• **Required action**: Every line from the one containing "What is the bounding box of the brush" through the end of the data is to be copied exactly, and nothing outside that range.

• **Collected data entries**:
*** Begin section ***

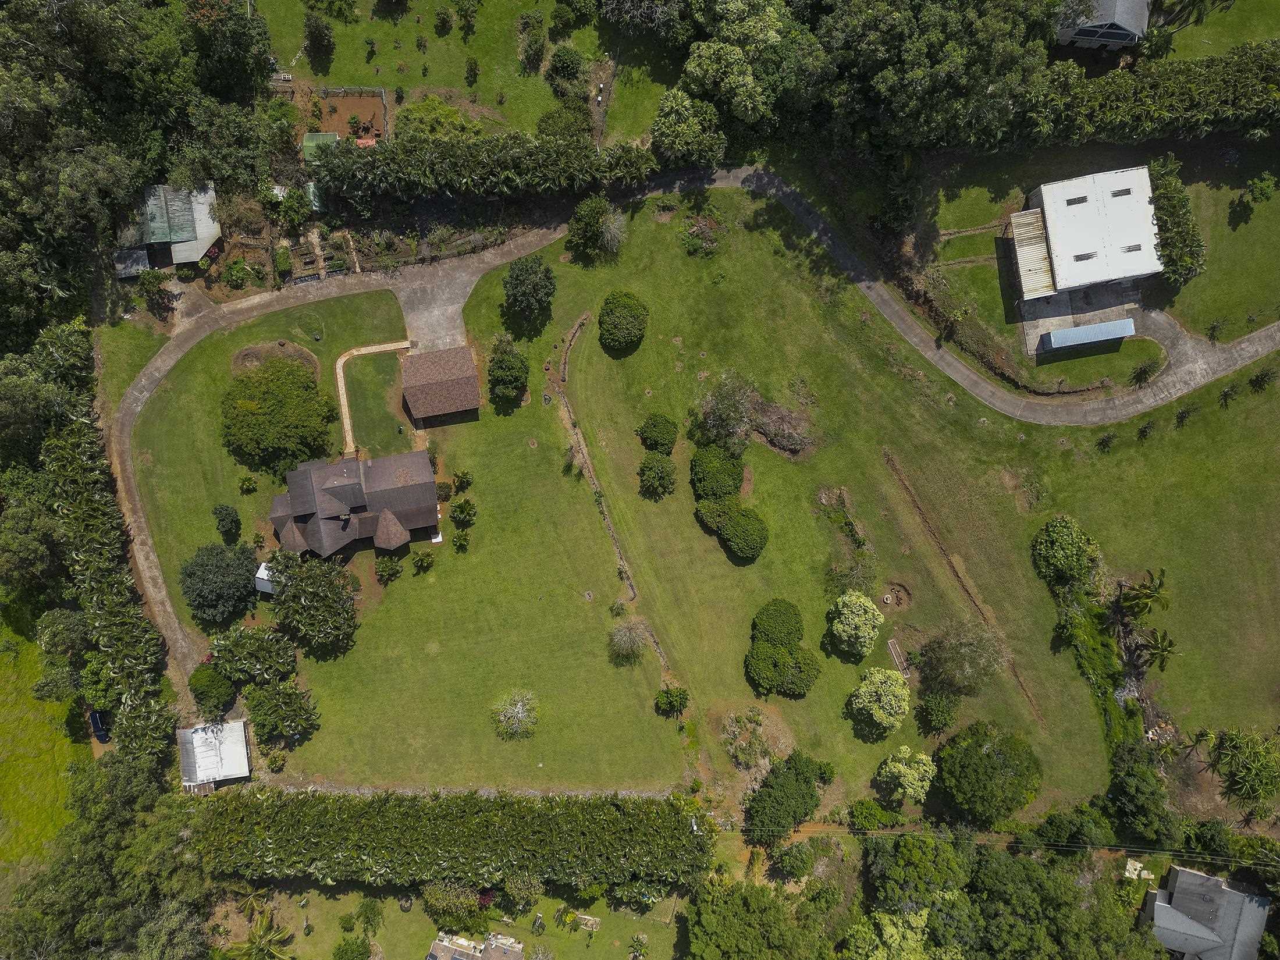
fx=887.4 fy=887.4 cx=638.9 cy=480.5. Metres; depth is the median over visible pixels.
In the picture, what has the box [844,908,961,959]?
tree
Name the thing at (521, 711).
tree
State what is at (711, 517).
shrub
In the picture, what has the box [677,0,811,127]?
tree
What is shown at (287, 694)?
tree
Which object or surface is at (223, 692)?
tree
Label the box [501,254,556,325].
tree
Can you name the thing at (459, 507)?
shrub
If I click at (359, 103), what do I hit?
garden plot
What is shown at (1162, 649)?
palm tree
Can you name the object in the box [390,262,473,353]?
driveway
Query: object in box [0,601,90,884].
grass field
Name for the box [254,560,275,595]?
shed
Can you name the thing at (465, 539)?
shrub
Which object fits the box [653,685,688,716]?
shrub
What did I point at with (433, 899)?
shrub
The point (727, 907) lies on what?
tree
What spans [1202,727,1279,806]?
tree
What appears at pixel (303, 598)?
tree
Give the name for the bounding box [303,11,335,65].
tree
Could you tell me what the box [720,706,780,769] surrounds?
shrub
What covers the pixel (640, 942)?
shrub
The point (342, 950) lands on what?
shrub
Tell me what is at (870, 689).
tree
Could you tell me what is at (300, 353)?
dirt patch
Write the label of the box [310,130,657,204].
hedge
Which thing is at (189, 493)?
lawn
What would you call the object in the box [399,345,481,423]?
shed
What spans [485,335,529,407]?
tree
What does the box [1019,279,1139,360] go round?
patio
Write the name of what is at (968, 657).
tree
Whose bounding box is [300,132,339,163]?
green shed
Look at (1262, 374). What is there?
shrub
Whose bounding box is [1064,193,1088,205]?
skylight
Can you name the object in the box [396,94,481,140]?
shrub
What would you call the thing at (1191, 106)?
hedge
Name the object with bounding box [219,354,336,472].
tree
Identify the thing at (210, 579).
tree
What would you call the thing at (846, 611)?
tree
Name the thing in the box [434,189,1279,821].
lawn
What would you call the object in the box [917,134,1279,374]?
lawn
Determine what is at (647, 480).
shrub
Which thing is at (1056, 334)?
shed
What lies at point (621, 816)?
hedge
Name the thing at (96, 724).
car
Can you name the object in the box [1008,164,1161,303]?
white building
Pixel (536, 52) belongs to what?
shrub
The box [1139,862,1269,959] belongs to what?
house
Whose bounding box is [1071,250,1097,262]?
skylight
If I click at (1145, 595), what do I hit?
palm tree
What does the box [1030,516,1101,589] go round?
tree
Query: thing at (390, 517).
house
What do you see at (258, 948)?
palm tree
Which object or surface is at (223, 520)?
tree
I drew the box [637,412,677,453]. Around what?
shrub
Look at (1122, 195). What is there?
skylight
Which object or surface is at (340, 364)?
path
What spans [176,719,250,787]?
shed
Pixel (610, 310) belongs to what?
round shrub
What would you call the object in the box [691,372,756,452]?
tree
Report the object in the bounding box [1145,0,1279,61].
lawn
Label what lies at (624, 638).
tree
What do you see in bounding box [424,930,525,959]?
house
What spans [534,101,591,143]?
shrub
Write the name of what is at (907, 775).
tree
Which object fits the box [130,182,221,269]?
shed
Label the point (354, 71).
lawn
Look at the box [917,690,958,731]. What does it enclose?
shrub
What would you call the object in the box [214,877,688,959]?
lawn
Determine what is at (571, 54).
shrub
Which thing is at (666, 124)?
tree
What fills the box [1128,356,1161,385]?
shrub
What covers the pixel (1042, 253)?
awning
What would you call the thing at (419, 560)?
shrub
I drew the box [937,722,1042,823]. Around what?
tree
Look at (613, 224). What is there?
tree
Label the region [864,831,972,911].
tree
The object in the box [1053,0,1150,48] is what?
house
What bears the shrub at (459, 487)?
on the lawn at (189, 493)
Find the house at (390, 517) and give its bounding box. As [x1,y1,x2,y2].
[263,448,442,558]
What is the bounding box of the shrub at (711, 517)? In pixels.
[695,496,733,534]
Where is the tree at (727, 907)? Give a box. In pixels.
[681,877,824,959]
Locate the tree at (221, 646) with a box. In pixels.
[205,622,297,684]
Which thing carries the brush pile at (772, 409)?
on the lawn at (1167, 565)
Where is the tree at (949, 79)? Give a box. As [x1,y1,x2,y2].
[806,0,1058,157]
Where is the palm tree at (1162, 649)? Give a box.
[1138,627,1178,669]
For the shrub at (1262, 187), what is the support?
on the lawn at (1196, 280)
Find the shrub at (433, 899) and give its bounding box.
[422,880,489,933]
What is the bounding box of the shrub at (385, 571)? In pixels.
[374,555,402,582]
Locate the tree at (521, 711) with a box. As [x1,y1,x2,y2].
[491,688,539,739]
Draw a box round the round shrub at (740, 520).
[717,506,769,561]
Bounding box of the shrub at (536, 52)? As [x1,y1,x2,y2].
[518,8,548,70]
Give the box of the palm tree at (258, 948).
[233,914,296,959]
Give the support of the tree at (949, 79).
on the ground
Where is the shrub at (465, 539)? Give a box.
[452,529,470,552]
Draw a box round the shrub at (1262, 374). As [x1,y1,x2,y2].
[1248,364,1277,390]
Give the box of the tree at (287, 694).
[242,677,321,741]
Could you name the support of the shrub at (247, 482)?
on the lawn at (189, 493)
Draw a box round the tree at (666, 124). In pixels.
[651,88,724,168]
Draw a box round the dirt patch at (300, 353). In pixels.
[231,340,319,378]
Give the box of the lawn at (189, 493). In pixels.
[125,276,680,785]
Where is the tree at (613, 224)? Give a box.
[598,210,628,255]
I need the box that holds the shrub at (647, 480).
[637,453,676,497]
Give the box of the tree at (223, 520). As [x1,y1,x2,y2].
[212,503,241,538]
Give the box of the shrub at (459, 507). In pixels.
[450,498,477,527]
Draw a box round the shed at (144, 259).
[111,247,152,279]
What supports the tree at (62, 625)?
on the ground
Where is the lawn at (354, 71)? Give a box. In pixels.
[256,0,664,140]
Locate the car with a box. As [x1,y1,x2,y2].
[88,708,110,742]
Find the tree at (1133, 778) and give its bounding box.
[1105,744,1176,843]
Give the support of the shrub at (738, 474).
on the lawn at (1167, 565)
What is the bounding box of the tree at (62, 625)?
[33,606,95,701]
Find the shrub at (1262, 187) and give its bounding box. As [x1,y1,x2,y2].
[1244,173,1277,204]
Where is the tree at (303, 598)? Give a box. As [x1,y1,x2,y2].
[263,552,358,652]
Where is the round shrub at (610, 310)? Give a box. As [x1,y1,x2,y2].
[598,288,648,351]
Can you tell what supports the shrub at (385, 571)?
on the lawn at (189, 493)
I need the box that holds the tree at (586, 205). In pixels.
[567,193,624,259]
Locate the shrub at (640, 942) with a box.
[627,932,650,959]
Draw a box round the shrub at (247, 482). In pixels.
[237,473,258,492]
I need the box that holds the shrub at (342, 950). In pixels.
[332,934,371,959]
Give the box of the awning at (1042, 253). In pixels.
[1007,208,1058,299]
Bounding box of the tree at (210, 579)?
[179,541,260,626]
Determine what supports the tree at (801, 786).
on the ground
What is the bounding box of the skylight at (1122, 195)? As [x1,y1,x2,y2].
[1110,186,1132,197]
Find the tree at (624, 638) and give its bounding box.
[607,617,652,663]
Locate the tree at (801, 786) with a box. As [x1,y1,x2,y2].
[742,752,824,842]
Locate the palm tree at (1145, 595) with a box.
[1118,569,1171,618]
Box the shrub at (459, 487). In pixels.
[451,469,473,493]
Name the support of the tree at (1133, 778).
on the ground
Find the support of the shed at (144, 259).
on the ground
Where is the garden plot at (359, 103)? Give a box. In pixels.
[314,87,388,143]
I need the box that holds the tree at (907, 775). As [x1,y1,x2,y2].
[877,745,935,802]
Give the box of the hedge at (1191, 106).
[1038,40,1279,144]
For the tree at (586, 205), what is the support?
on the lawn at (1167, 565)
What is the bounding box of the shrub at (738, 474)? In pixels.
[689,443,745,499]
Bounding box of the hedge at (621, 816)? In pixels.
[189,788,713,891]
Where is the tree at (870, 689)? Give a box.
[848,665,912,735]
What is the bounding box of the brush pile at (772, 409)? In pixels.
[745,394,815,456]
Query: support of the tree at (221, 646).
on the lawn at (189, 493)
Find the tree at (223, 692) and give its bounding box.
[187,664,235,717]
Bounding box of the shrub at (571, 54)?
[546,43,586,84]
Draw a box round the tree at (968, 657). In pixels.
[918,620,1008,695]
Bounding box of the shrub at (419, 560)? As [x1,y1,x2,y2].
[411,550,435,571]
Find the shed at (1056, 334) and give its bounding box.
[1043,317,1136,350]
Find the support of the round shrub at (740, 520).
on the lawn at (1167, 565)
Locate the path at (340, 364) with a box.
[336,338,414,455]
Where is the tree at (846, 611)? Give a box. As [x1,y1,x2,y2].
[826,591,883,657]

*** End section ***

• **Solution to this problem**:
What is the bounding box of the brush pile at (772, 409)? In pixels.
[745,394,815,456]
Query: support of the tree at (221, 646).
on the lawn at (189, 493)
Find the tree at (223, 692) and give its bounding box.
[187,664,235,717]
Bounding box of the shrub at (571, 54)?
[546,43,586,84]
Draw a box round the tree at (968, 657). In pixels.
[918,620,1008,695]
Bounding box of the shrub at (419, 560)? As [x1,y1,x2,y2].
[411,550,435,571]
Find the shed at (1056, 334) and give its bounding box.
[1043,317,1136,350]
Find the support of the round shrub at (740, 520).
on the lawn at (1167, 565)
Locate the path at (340, 364) with a box.
[336,338,414,455]
Where is the tree at (846, 611)? Give a box. As [x1,y1,x2,y2].
[826,591,883,657]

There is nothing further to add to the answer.